Replication Lag Monitoring & Catch-Up
Eventual consistency requires continuous visibility into async propagation delay. Query pg_stat_subscription to calculate apply_lag against the publisher’s current WAL position. Alert on sustained lag exceeding your defined staleness window.
-- Monitor replication lag per subscription
SELECT
subname,
last_msg_receive_time,
received_lsn,
latest_end_lsn,
pg_wal_lsn_diff(pg_current_wal_lsn(), received_lsn) AS apply_lag_bytes,
EXTRACT(EPOCH FROM (now() - last_msg_receive_time)) AS lag_seconds
FROM pg_stat_subscription
WHERE subname LIKE 'part_sync%';
Automate reconciliation by running this query in a cron job or background worker. Compare lag_seconds against your staleness SLA and escalate to PagerDuty if thresholds persist across three consecutive checks.

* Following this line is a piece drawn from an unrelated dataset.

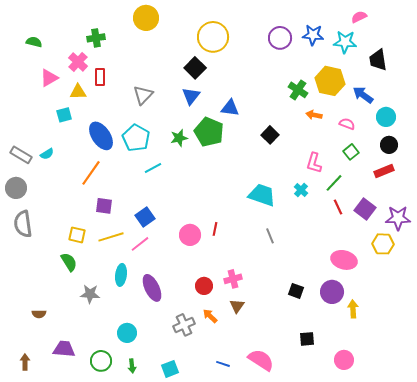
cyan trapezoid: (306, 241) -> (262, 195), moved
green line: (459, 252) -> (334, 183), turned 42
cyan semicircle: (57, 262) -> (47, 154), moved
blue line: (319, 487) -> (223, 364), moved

Deploy periodic checksum validation scripts (pg_checksums or application-level row-count comparisons) to detect silent divergence early.
Common Failure Modes & Anti-Patterns
| Failure Mode | Root Cause | Operational Impact | Remediation |
|---|---|---|---|
| Synchronous commit left on | synchronous_commit = on on partition sync channels |
Blocks write throughput, introduces cascading latency, defeats horizontal scaling | Set synchronous_commit = off for partition sync connections |
Missing wal_level = logical |
Default replica or minimal WAL level |
Subscription initialization fails; data loss risk during network partitions | Configure at cluster bootstrap; restart required to take effect |
| No DDL sync for new partitions | Logical replication skips DDL | New child partitions silently missing on subscriber | Create child partition on subscriber first, then add to publication |
Blind ON CONFLICT DO UPDATE without guards |
No version or timestamp comparison | Older replayed events overwrite newer writes | Use WHERE EXCLUDED.version > orders.version or GREATEST() guards |
FAQ
How do I handle write conflicts during partition sync?
Use logical replication combined with ON CONFLICT DO UPDATE and application-level version numbers or updated_at timestamps to ensure idempotent convergence. Always gate updates with a version or timestamp comparison to prevent stale overwrites.
Does PostgreSQL support native cross-partition eventual consistency?
No single-command toggle exists. It requires combining declarative partitioning with logical replication, custom conflict resolution logic, and monitoring of pg_stat_subscription to manage async propagation.
What is the acceptable replication lag for eventual consistency? Depends on business SLAs. Typically 500ms–2s for internal services, but must be explicitly defined per partition group and monitored continuously. Lag exceeding your defined staleness window should trigger automated reconciliation or circuit-breaker fallbacks.